What is expected: Gather every line from the rows below that contains the word "being".

☆ ☆ ☆

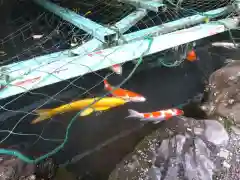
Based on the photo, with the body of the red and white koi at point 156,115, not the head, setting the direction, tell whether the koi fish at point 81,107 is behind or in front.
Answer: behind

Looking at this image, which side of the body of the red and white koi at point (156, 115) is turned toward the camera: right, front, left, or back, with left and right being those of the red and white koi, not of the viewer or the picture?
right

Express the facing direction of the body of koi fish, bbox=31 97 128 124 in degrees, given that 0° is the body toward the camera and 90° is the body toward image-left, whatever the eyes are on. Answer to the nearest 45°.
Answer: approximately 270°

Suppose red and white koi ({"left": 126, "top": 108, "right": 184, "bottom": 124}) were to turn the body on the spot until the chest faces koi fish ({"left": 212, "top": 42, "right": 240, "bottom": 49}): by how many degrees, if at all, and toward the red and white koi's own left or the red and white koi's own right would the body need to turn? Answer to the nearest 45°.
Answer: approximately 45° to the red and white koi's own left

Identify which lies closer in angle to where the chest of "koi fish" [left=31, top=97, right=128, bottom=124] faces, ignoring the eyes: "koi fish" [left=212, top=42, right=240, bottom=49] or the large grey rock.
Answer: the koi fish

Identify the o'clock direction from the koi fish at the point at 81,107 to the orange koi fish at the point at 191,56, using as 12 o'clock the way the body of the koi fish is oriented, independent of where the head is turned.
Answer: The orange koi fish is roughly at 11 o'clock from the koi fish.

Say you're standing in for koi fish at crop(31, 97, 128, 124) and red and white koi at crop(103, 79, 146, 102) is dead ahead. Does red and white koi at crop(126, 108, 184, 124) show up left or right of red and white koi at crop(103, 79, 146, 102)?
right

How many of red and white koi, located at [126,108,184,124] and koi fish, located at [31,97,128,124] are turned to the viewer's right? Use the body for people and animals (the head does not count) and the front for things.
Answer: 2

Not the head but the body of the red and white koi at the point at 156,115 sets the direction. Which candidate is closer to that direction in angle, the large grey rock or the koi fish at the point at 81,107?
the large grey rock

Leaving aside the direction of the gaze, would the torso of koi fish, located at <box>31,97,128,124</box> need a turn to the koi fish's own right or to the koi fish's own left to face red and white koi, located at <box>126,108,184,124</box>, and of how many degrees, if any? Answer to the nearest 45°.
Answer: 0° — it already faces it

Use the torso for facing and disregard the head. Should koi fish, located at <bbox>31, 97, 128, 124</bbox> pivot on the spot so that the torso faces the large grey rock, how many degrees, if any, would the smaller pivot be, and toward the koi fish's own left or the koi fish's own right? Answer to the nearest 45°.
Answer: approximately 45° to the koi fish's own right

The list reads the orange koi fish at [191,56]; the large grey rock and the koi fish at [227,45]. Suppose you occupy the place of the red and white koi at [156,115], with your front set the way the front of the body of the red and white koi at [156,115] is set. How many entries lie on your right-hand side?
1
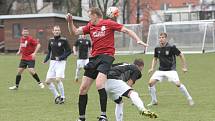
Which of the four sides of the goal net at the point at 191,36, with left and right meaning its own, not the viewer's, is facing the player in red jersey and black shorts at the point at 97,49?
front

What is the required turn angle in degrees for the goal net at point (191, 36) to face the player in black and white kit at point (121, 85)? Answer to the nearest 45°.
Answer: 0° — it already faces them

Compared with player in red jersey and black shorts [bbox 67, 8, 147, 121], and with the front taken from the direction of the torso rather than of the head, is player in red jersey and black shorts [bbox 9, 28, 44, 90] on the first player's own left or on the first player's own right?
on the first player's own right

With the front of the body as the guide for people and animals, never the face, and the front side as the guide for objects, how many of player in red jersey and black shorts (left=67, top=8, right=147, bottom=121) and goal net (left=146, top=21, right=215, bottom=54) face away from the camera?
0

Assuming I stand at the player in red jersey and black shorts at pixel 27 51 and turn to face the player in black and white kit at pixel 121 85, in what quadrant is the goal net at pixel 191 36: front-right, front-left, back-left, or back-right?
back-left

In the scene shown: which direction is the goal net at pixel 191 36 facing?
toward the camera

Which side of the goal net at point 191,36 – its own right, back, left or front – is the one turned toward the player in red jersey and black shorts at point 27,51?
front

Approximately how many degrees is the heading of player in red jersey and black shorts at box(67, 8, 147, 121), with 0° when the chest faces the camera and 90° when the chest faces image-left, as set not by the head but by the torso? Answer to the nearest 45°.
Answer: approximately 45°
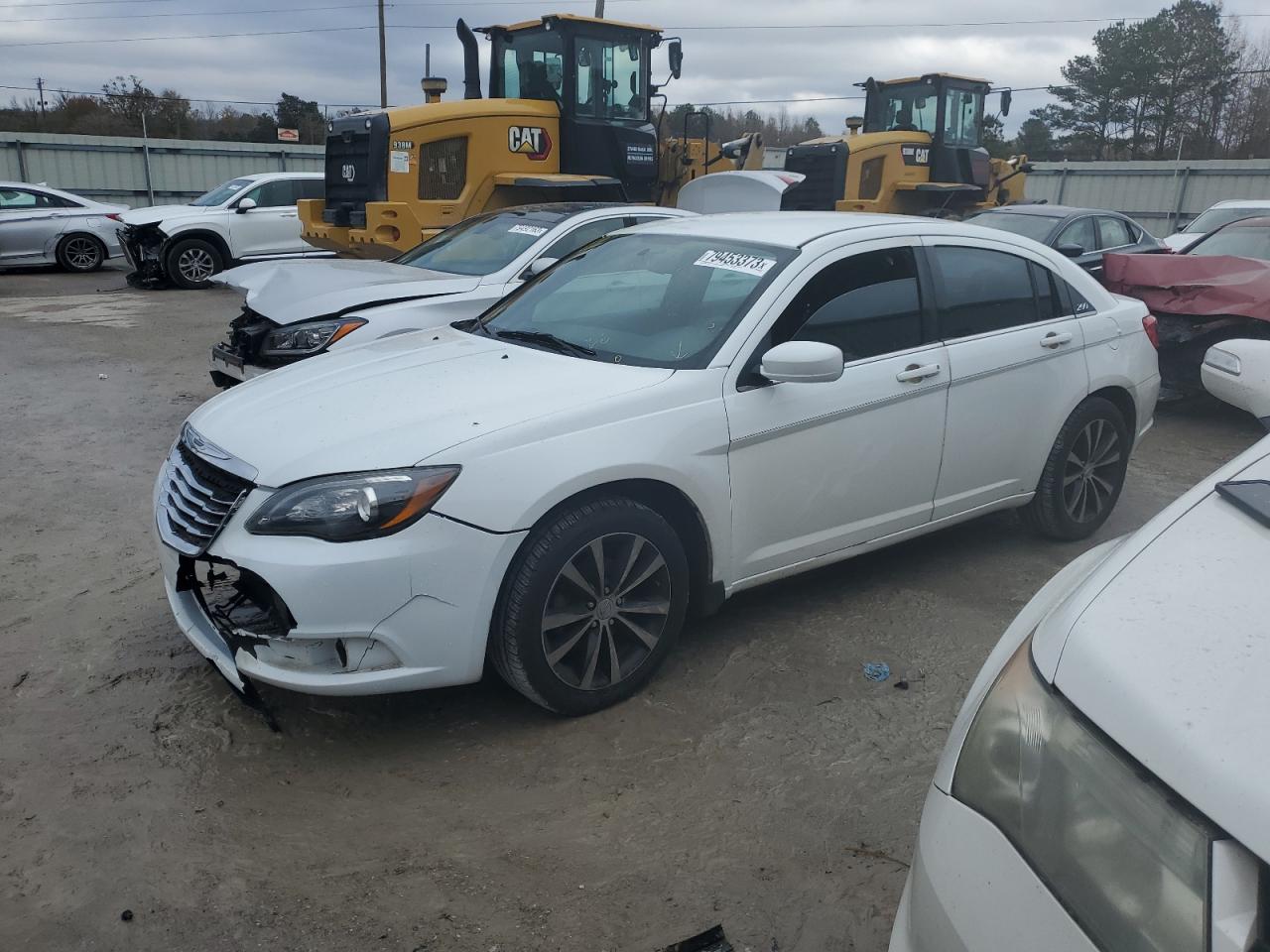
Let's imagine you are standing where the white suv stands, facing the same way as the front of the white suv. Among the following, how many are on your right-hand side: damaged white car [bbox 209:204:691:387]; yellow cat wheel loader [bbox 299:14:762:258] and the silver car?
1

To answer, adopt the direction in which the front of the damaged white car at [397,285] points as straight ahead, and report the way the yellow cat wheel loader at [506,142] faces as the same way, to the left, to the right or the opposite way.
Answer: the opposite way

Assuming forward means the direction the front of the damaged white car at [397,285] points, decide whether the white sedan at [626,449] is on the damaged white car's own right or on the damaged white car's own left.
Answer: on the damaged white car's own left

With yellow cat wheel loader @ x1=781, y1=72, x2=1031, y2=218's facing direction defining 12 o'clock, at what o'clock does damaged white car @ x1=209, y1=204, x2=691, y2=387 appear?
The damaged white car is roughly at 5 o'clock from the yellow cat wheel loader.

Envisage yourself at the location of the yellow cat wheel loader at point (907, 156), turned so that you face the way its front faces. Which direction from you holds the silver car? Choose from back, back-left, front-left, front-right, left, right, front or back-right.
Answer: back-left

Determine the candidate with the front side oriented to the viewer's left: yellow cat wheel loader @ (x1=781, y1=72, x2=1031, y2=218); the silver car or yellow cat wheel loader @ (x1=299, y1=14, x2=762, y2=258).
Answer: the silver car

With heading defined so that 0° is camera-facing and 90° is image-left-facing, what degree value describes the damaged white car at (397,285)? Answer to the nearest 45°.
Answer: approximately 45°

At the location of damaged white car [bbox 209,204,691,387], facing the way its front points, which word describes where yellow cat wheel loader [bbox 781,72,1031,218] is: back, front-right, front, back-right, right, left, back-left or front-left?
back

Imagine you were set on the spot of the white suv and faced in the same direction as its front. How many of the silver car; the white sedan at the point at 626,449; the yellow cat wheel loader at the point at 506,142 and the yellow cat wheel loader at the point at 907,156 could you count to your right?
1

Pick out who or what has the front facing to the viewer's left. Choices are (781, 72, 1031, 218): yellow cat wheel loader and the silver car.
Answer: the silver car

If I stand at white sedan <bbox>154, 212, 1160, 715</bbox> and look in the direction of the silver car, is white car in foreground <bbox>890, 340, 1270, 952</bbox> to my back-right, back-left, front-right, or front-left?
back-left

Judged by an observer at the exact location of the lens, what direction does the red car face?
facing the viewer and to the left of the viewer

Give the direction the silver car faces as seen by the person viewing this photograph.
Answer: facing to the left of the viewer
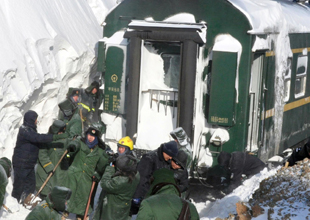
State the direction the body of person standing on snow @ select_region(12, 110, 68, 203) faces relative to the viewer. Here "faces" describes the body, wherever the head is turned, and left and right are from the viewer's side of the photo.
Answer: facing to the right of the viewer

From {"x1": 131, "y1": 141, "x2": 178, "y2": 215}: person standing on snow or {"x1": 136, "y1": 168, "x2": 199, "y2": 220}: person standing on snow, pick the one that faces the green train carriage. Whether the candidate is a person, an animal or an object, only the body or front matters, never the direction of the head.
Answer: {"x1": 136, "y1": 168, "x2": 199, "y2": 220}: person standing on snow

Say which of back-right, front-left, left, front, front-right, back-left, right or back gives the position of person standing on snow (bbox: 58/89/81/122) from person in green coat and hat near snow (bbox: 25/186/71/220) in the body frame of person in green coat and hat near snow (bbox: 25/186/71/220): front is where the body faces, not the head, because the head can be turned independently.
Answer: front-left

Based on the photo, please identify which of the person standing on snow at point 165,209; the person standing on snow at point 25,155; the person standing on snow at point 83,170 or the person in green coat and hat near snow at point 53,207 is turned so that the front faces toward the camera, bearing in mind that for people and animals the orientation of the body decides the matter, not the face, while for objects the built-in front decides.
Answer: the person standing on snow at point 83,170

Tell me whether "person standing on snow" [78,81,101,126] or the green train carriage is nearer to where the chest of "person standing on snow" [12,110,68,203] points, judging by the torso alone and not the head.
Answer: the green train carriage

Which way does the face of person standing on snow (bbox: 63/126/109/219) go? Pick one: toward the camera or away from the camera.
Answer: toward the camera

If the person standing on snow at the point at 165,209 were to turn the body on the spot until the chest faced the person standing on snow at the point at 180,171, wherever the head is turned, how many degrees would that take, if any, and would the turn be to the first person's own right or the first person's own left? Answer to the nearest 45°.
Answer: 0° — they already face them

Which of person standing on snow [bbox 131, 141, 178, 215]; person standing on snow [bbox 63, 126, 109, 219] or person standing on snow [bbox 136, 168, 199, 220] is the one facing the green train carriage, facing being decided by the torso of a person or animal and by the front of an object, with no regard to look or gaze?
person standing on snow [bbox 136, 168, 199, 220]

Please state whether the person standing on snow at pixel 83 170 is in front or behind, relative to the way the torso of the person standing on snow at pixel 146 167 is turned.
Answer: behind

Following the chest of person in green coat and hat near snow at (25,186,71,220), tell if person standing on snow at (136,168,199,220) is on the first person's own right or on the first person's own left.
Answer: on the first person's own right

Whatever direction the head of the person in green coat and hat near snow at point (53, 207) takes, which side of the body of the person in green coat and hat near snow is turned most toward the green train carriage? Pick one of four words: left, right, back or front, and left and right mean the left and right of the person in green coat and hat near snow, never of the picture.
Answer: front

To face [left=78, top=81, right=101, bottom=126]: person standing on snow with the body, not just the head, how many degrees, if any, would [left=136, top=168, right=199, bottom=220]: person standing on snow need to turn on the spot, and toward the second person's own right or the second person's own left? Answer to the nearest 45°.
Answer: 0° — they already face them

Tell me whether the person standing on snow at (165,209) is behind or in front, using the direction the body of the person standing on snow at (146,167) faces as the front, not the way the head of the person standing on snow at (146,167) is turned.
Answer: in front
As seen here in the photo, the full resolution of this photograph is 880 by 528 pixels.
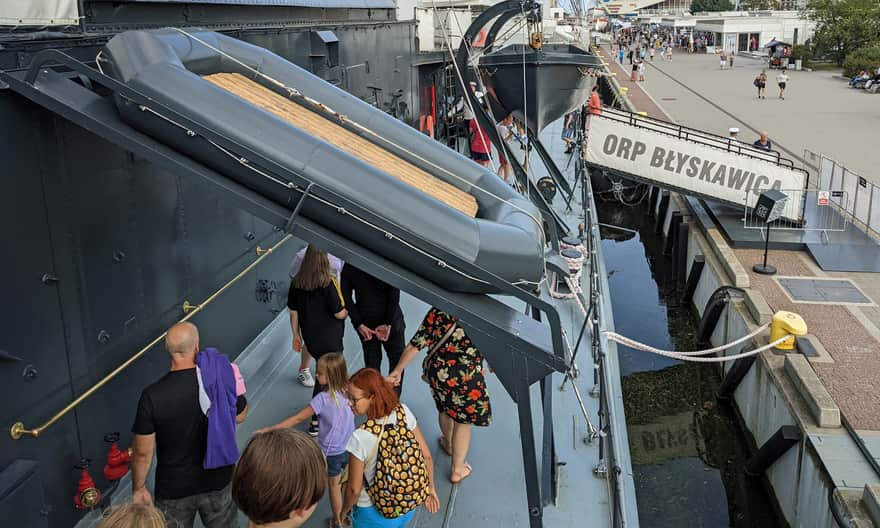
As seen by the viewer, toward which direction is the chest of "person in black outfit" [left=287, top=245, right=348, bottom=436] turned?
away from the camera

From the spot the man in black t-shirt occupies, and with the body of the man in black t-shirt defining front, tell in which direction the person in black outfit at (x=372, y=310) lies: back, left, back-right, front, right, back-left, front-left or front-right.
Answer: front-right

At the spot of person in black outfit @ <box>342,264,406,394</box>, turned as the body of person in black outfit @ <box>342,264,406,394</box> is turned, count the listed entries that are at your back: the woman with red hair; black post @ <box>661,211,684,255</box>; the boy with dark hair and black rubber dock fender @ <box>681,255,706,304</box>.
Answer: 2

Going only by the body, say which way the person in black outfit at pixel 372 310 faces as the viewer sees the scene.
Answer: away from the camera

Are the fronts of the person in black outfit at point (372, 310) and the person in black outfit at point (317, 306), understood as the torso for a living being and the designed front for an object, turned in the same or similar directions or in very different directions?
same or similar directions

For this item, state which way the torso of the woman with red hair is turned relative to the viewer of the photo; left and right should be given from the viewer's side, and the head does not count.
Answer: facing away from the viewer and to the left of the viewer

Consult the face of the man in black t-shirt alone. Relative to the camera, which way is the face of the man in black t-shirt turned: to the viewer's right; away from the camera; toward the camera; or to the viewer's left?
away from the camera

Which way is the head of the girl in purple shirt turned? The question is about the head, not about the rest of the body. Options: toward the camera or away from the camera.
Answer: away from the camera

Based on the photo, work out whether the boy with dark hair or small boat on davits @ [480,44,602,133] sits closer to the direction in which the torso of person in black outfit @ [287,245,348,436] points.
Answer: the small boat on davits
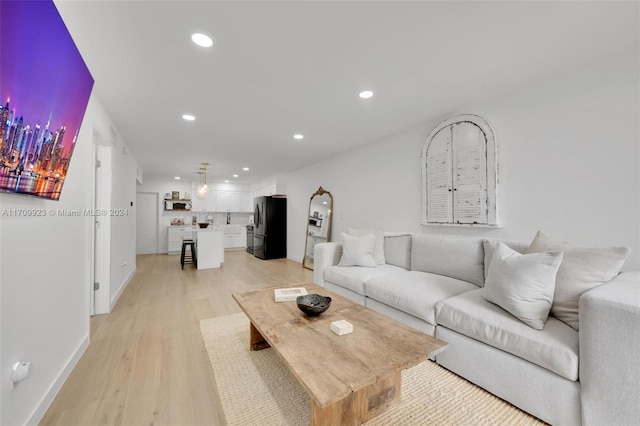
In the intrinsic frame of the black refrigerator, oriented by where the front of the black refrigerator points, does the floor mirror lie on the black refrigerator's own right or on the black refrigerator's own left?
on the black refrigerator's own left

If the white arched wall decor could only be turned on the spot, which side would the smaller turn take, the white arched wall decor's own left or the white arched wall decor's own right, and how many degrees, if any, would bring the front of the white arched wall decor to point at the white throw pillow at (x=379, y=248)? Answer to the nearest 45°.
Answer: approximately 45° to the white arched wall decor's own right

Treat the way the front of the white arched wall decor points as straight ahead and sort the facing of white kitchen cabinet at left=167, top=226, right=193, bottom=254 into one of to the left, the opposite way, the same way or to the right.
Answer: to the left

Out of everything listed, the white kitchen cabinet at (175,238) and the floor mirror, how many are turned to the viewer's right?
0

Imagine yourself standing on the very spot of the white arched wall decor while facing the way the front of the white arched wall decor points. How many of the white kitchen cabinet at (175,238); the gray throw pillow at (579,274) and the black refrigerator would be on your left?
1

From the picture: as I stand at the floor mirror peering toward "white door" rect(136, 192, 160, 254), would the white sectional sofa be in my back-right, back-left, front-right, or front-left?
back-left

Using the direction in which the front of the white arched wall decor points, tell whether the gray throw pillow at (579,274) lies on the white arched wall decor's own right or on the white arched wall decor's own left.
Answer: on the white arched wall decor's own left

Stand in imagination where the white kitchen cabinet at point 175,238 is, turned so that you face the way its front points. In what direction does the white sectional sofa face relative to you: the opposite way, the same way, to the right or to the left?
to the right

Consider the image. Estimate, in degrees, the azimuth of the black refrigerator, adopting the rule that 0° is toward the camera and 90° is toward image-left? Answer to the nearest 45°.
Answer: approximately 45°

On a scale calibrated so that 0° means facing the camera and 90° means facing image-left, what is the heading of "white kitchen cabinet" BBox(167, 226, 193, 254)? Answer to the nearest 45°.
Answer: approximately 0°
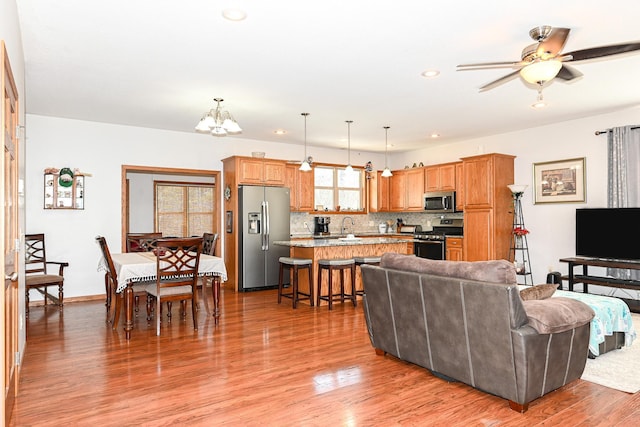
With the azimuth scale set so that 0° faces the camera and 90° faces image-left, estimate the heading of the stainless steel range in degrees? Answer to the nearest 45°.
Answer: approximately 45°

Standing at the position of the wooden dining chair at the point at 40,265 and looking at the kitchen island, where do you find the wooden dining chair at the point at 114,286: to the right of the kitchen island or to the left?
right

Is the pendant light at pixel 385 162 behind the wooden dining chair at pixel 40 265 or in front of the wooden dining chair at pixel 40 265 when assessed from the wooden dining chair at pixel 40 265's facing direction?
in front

☆ ☆ ☆

Solution:
Looking at this image, which side of the body of the red and white koi at point (156, 115) is turned toward the camera: right, front, left, or back, with left and right being those of the red and white koi, not of the viewer or the picture?
Which of person standing on snow [bbox 131, 141, 178, 215]; person standing on snow [bbox 63, 126, 109, 219] or person standing on snow [bbox 136, 168, 199, 220] is the one facing the green train carriage, facing being decided by the torso of a person or animal and by the front of an object, with no regard to look or gaze?
Are the fronts of the person in black outfit at point (372, 310) and the person in black outfit at point (317, 306), understood as the torso for a living being and the designed front for an object, turned in the same or similar directions or in very different directions?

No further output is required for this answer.